I've found this bash script to check status of URLs from text file and print the destination URL when having redirections :

#!/bin/bash
while read url
do
    dt=$(date '+%H:%M:%S');
    urlstatus=$(curl -kH 'Cache-Control: no-cache' -o /dev/null --silent --head --write-out '%{http_code} %{redirect_url}' "$url" )
    echo "$url $urlstatus $dt" >> urlstatus.txt

done < $1

I'm not that good in bash : I'd like to add - for each url - the value of its Robots meta tag (if is exists)

Sami
  • 717
  • 6
  • 28

2 Answers2

1

Actually I'd really suggest a DOM parser (e.g. Nokogiri, hxselect, etc.), but you can do this for instance (Handles lines starting with <meta and "extracts" the value of the robots' attribute content):

curl -s "$url" | sed -n '/\<meta/s/\<meta[[:space:]][[:space:]]*name="*robots"*[[:space:]][[:space:]]*content="*\([^"]*\)"*\>/\1/p'

This will print the value of the attribute or the empty string if not available.

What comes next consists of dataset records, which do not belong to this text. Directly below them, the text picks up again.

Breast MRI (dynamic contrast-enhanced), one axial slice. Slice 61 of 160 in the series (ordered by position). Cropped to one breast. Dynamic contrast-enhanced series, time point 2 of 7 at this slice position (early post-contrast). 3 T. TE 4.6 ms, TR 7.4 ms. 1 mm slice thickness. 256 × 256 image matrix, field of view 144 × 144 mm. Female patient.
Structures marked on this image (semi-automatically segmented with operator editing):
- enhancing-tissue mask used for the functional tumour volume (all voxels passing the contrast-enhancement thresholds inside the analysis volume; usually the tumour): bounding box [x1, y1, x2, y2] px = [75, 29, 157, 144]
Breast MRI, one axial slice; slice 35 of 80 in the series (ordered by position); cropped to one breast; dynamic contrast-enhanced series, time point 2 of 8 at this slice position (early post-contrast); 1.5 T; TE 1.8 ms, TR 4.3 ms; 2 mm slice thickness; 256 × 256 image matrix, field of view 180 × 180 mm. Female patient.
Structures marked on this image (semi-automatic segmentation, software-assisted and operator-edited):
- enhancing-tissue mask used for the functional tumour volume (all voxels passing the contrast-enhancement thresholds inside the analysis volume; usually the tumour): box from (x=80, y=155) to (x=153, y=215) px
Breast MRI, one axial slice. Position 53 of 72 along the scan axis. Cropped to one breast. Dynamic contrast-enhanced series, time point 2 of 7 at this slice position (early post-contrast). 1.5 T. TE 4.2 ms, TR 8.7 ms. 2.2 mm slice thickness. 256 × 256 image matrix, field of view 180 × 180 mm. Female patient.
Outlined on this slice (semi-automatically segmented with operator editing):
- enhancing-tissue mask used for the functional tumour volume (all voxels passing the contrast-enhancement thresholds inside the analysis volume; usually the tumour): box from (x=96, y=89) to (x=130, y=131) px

Do you need a pure Bash solution? Or do you have sed?

stephanmg
  • 746
  • 6
  • 17
  • 1
    Thanks, I've just added a new instruction before echo : ``metarobotsheader=$(curl -s "$url" | sed -n '/\/\1/p')`` – Sami Nov 07 '19 at 13:43
0

You can add a line to extract the meta header for robots from the source code of the page and modify the line with echo to show its value:

#!/bin/bash
while read url
do
    dt=$(date '+%H:%M:%S');
    urlstatus=$(curl -kH 'Cache-Control: no-cache' -o /dev/null --silent --head --write-out '%{http_code} %{redirect_url}' "$url" )
    metarobotsheader=$(curl -kH 'Cache-Control: no-cache' --silent "$url" | grep -P -i "<meta.+robots" )
    echo "$url $urlstatus $dt $metarobotsheader" >> urlstatus.txt
done < $1

This example records the original line with the meta header for robots.

If you want to put a mark "-" when the page has no meta header for robots, you can change the metarobotsheader line, and put this one:

    metarobotsheader=$(curl -kH 'Cache-Control: no-cache' --silent "$url" | grep -P -i "<meta.+robots" || echo "-")

If you want to extract the exact value of the attribute, you can change that line:

    metarobotsheader="$(curl -kH 'Cache-Control: no-cache' --silent "$url" | grep -P -i "<meta.+robots" | perl -e '$line = <STDIN>; if ( $line =~ m#content=[\x27"]?(\w+)[\x27"]?#i) { print "$1"; } else {print "no_meta_robots";}')"

When the URL doesn't contain any meta header for robots, it will show no_meta_robots.